Plant care
Roxburgh's Typhoniumtemperature & humidity
Typhonium roxburghii
More about roxburgh's typhonium
Ideal temperature for roxburgh's typhonium
Temperature kills fewer roxburgh's typhonium plants than you'd think. What kills them is the micro-climate within a normal-temperature room — a leaf pressed against single-glazed winter glass, the hot dry updraft directly above a radiator, the cold blast from an AC vent. The thermostat reading at 18–28°C growing; dormant tubers stored above 5°C (64–82°F growing; dormant tubers stored above 41°F) is fine; the spot you put the plant in matters more. Below roughly 18°C the damage starts — soft blackened patches, translucent leaves, sometimes overnight.
Cold tolerance & winter care
Roxburgh's Typhonium is frost-tender (USDA 9-11, RHS H1c). It cannot survive a frost, so in most of the US and UK it lives indoors year-round or summers outside and comes back in well before the first autumn frost — once nights drop toward 10-12°C is the cue, not the first frost warning. Acclimate it over a week when moving between indoors and out so the leaves do not shock.
Humidity for roxburgh's typhonium
Roxburgh's Typhonium sits happiest at around 50–70% relative humidity. Appreciates moderate tropical humidity during the growing season. Occasional misting is beneficial in dry indoor environments. Ensure good air circulation to prevent fungal issues around the small tubers. The usual low-humidity tell is crisp brown leaf tips and edges while the soil moisture is fine — a sign the air, not the watering, is the problem. If you need to raise it, the reliable methods are grouping plants together, standing the pot on a tray of damp pebbles (the pot above the waterline, never in it), or running a small humidifier in winter when indoor heating dries the air most. Misting is the least effective — it raises humidity for minutes, not hours.
Roxburgh's Typhonium temperature & humidity — frequently asked questions
What temperature is best for roxburgh's typhonium?
Roxburgh's Typhonium grows best between 18–28°C growing; dormant tubers stored above 5°C (64–82°F growing; dormant tubers stored above 41°F). Keep it out of cold draughts, off freezing windowsills in winter, and away from the hot dry air directly above radiators — the extremes matter far more than the average room temperature.

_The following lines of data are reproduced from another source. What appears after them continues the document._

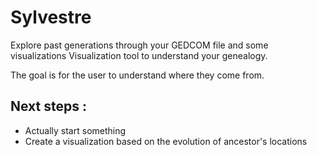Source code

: # Sylvestre
Explore past generations through your GEDCOM file and some visualizations
Visualization tool to understand your genealogy. 


The goal is for the user to understand where they come from. 

## Next steps :
- Actually start something
- Create a visualization based on the evolution of ancestor's locations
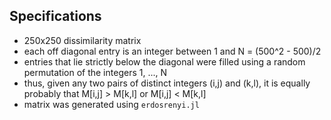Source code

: Specifications
--------------

* 250x250 dissimilarity matrix
* each off diagonal entry is an integer between 1 and N = (500^2 - 500)/2
* entries that lie strictly below the diagonal were filled using a random permutation of the integers 1, ..., N
* thus, given any two pairs of distinct integers (i,j) and (k,l), it is equally probably that M[i,j] > M[k,l] or M[i,j] < M[k,l]
* matrix was generated using `erdosrenyi.jl`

How cold can roxburgh's typhonium tolerate?
Roxburgh's Typhonium starts to suffer below roughly 18°C. It is frost-tender and will be damaged or killed by a frost, so bring it indoors once nights fall toward 10-12°C.
What humidity does roxburgh's typhonium need?
Roxburgh's Typhonium prefers about 50–70% relative humidity. Appreciates moderate tropical humidity during the growing season. Occasional misting is beneficial in dry indoor environments. Ensure good air circulation to prevent fungal issues around the small tubers.
How do I raise humidity for roxburgh's typhonium?
Group it with other plants, stand the pot on a tray of damp pebbles (kept above the waterline), or run a small humidifier in winter. Misting only helps for a few minutes, so it is the weakest option for a plant that genuinely needs more humidity.
Can roxburgh's typhonium live outside?
Roxburgh's Typhonium is rated for USDA zone 9-11 and RHS hardiness H1c. Outside that range it must come indoors before the first frost — treat any outdoor stint as a summer holiday, not a permanent home.
More roxburgh's typhonium care
In the UK? Keeping roxburgh's typhonium warm in a UK home covers the radiator, single-glazing and heating-season humidity angle. Temperature and humidity are one piece. See the full roxburgh's typhonium care guide, its cold-hardiness guide, and watering schedule — humidity and watering problems are easy to confuse.